Chapter 1 Introduction

In this course, we will explore a variety of tools that can assist with reproducible data analysis from a broad range of fields. The tools we will cover may take some time to get used to, but the payoff will be immeasurable. Not only are these skills valuable for career advancement, they will also make your work-life easier. The tools will enhance your ability to reproduce your work across similar projects, stay organized, collaborate with others effectively, and more. This course was funded as part of a series of courses in the Training Module for Reproducible Data Science Research project.

1.1 Motivation

Many researchers are self-taught when it comes to computer science. However, data analysis has become a requirement for most researchers. The ability to smoothly work in a reproducible manner not only makes for easier more maintainable workflows, it also improves scientific rigor and transparency.

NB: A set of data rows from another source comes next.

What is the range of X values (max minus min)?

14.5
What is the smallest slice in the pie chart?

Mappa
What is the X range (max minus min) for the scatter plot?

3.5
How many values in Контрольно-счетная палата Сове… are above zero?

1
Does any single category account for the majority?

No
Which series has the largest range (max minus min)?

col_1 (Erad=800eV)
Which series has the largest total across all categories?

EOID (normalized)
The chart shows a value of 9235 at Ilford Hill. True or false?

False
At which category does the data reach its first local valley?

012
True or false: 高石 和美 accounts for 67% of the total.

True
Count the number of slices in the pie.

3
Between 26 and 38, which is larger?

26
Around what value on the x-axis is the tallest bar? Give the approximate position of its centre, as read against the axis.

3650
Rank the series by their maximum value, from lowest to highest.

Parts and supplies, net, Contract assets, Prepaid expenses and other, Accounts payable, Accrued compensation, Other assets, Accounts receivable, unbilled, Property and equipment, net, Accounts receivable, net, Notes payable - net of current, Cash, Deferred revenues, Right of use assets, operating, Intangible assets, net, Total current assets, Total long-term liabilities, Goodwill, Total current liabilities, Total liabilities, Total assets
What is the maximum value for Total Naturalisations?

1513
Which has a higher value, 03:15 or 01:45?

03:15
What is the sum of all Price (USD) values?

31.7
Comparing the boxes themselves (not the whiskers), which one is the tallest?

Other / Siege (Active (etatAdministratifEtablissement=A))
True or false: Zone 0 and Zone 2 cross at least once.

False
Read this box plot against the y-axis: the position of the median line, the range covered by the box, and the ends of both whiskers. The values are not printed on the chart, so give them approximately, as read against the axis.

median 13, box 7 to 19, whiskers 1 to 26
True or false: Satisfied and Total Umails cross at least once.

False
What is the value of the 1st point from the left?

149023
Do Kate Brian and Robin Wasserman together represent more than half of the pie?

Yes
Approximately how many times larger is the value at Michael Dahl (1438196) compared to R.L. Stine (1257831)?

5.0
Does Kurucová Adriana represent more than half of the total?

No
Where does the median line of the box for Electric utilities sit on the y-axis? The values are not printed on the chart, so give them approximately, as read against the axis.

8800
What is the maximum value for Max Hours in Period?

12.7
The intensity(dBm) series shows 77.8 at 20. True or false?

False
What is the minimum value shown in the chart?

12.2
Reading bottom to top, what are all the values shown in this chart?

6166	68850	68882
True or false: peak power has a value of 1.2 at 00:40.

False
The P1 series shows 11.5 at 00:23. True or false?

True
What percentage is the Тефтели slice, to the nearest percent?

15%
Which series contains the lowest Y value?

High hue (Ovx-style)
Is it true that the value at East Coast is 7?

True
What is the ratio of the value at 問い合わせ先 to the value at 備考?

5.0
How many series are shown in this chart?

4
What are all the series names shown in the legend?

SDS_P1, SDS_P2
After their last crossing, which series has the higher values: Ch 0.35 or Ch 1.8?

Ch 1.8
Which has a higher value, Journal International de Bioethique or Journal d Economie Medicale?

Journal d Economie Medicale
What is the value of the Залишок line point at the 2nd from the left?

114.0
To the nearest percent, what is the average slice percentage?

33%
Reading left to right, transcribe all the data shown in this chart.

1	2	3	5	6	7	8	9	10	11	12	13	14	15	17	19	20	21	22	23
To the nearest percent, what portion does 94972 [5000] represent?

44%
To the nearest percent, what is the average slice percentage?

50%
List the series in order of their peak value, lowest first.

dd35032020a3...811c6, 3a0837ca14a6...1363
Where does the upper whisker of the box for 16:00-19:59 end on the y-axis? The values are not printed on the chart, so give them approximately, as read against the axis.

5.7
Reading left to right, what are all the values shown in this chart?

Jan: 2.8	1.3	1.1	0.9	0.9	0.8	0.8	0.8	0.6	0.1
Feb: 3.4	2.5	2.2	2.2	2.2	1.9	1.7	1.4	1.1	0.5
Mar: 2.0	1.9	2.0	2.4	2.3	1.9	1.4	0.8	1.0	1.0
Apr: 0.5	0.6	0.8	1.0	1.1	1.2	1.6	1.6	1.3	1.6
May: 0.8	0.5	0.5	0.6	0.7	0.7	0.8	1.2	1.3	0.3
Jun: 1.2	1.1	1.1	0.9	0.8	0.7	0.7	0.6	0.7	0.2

This course will help learners to use tools that will make their data analytic workflows more organized, more understandable to collaborators (and your future self!), and ultimately more efficient.

1.2 Target Audience

This course is intended for people conducting data analyses at the level of a graduate student or higher. The course is designed so that the majority of the material is presented in a high-level manner that should be applicable to researchers working in a broad range of areas. The course is centered around the R programming language, a widely used statistical analysis software package.

For individuals who: Are new to working in R or RStudio, are familiar with R but want to make their projects more organized, transparent, and reproducible, want to learn about making reproducible reports and want to track changes across projects over time with GitHub

1.3 Topics covered:

This course will cover organization practices, coding practices, tools, and concepts for making your data analyzes more reproducible in R.

We will cover important topics such as version control to track changes in documents over time, coding practices to make your code more transparent and to test your code, and methods for sharing your code and data in efficient and clear ways.

Concepts discussed in the Tools for Reproducible Workflows in R course: Why R is a great tool for reproducibility, major practices involved in reproducibility and methods to organize projects, how to use tools in RStudio to make your work more reproducible, How to make reproducible RMarkdown and Quarto reports, code practices to make your code more transparent, version control with GitHub to track changes over time and collaborate with others on projects, how to be transparent about software versions, how to share data and code publicly

1.4 Curriculum

The course will cover the basics for getting started with configuring your projects for use of tools and practices to make your analyses more reproducible.

We will also point to more advanced topics in other resources.

Overall Course Learning Objectives. This course will demonstrate how to: 1. Explain best practices for making analyses more reproducible and transparent, 2. Use special features in RStudio for efficiency and reproducibility, 3. Configure and organize projects for data analysis using the here package and the ProjectTemplate package, 4. Create reproducible reports using RMarkdown and Quarto, 5. Write custom functions for reuse of code, 6.Test functions with the testthat package, 7. Setup and use Git and GitHub to track changes over time.,  8. Share data and code publicly

References will include Gillespie and Lovelace (2021), Riederer (2020), Timbers, Campbell, and Lee (2022).

Code review references will include “About Scientific Code Review” (n.d.), Radigan (n.d.), Parker (2017), Bodner (2018).